Subrogation is a concept that's well-known in insurance and legal circles but often not by the policyholders they represent. Rather than leave it to the professionals, it would be in your benefit to comprehend an overview of the process. The more you know, the better decisions you can make with regard to your insurance company.

Every insurance policy you own is an assurance that, if something bad happens to you, the business that covers the policy will make restitutions in one way or another without unreasonable delay. If your property is broken into, your property insurance agrees to remunerate you or enable the repairs, subject to state property damage laws.

But since ascertaining who is financially responsible for services or repairs is often a time-consuming affair – and delay in some cases compounds the damage to the victim – insurance firms often opt to pay up front and assign blame after the fact. They then need a mechanism to recoup the costs if, ultimately, they weren't in charge of the expense.

For Example

You rush into the emergency room with a sliced-open finger. You hand the receptionist your medical insurance card and he records your plan information. You get taken care of and your insurance company gets a bill for the services. But on the following day, when you get to work – where the injury happened – your boss hands you workers compensation forms to file. Your workers comp policy is in fact responsible for the invoice, not your medical insurance. It has a vested interest in getting that money back in some way.

How Subrogation Works

This is where subrogation comes in. It is the way that an insurance company uses to claim reimbursement when it pays out a claim that turned out not to be its responsibility. Some insurance firms have in-house property damage lawyers and personal injury attorneys, or a department dedicated to subrogation; others contract with a law firm. Normally, only you can sue for damages done to your person or property. But under subrogation law, your insurance company is given some of your rights for having taken care of the damages. It can go after the money that was originally due to you, because it has covered the amount already.
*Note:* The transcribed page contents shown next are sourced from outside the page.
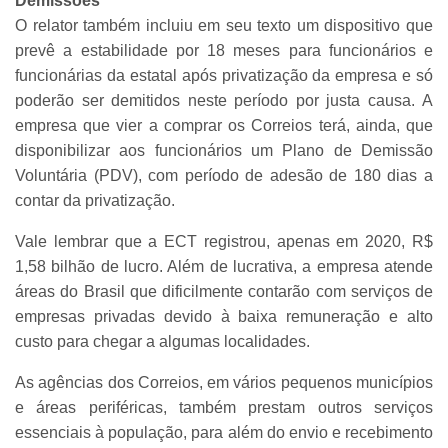
Demissões
O relator também incluiu em seu texto um dispositivo que
prevê a estabilidade por 18 meses para funcionários e
funcionárias da estatal após privatização da empresa e só
poderão ser demitidos neste período por justa causa.
A
empresa que vier a comprar os Correios terá, ainda, que
disponibilizar aos funcionários um Plano de Demissão
Voluntária (PDV), com período de adesão de 180 dias a
contar da privatização.
Vale lembrar que a ECT registrou, apenas em 2020, R$
1,58 bilhão de lucro. Além de lucrativa, a empresa atende
áreas do Brasil que dificilmente contarão com serviços de
empresas privadas devido à baixa remuneração e alto
custo para chegar a algumas localidades.
As agências dos Correios, em vários pequenos municípios
e áreas periféricas, também prestam outros serviços
essenciais à população, para além do envio e recebimento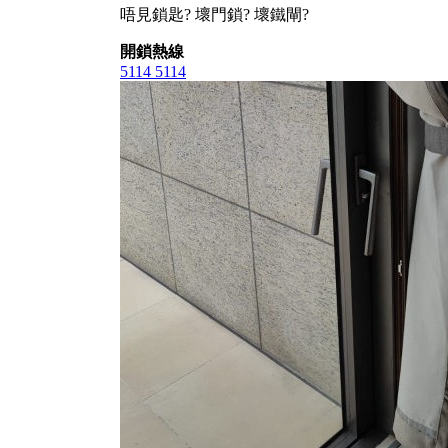
唔見鎖匙? 壞門鎖? 壞鐵閘?
開鎖熱線
5114 5114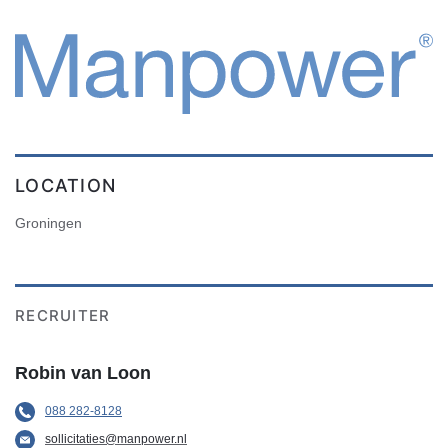
LOCATION
Groningen
RECRUITER
Robin van Loon
088 282-8128
sollicitaties@manpower.nl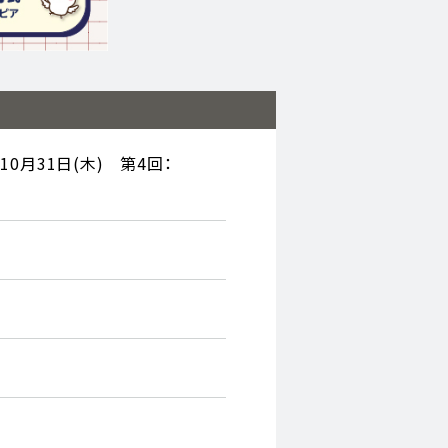
10月31日(木) 第4回：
Why Does This Matter to Me?

For one thing, if you have a deductible, your insurance company wasn't the only one that had to pay. In a $10,000 accident with a $1,000 deductible, you lost some money too – to be precise, $1,000. If your insurance company is unconcerned with pursuing subrogation even when it is entitled, it might opt to recover its costs by boosting your premiums and call it a day. On the other hand, if it has a proficient legal team and pursues them efficiently, it is acting both in its own interests and in yours. If all is recovered, you will get your full thousand-dollar deductible back. If it recovers half (for instance, in a case where you are found one-half to blame), you'll typically get half your deductible back, depending on the laws in your state.

Moreover, if the total price of an accident is more than your maximum coverage amount, you may have had to pay the difference. If your insurance company or its property damage lawyers, such as workers compensation Austell GA, pursue subrogation and succeeds, it will recover your expenses as well as its own.

All insurers are not the same. When comparing, it's worth examining the records of competing firms to find out whether they pursue legitimate subrogation claims; if they resolve those claims without dragging their feet; if they keep their accountholders updated as the case goes on; and if they then process successfully won reimbursements immediately so that you can get your money back and move on with your life. If, instead, an insurance company has a reputation of honoring claims that aren't its responsibility and then protecting its profit margin by raising your premiums, you should keep looking.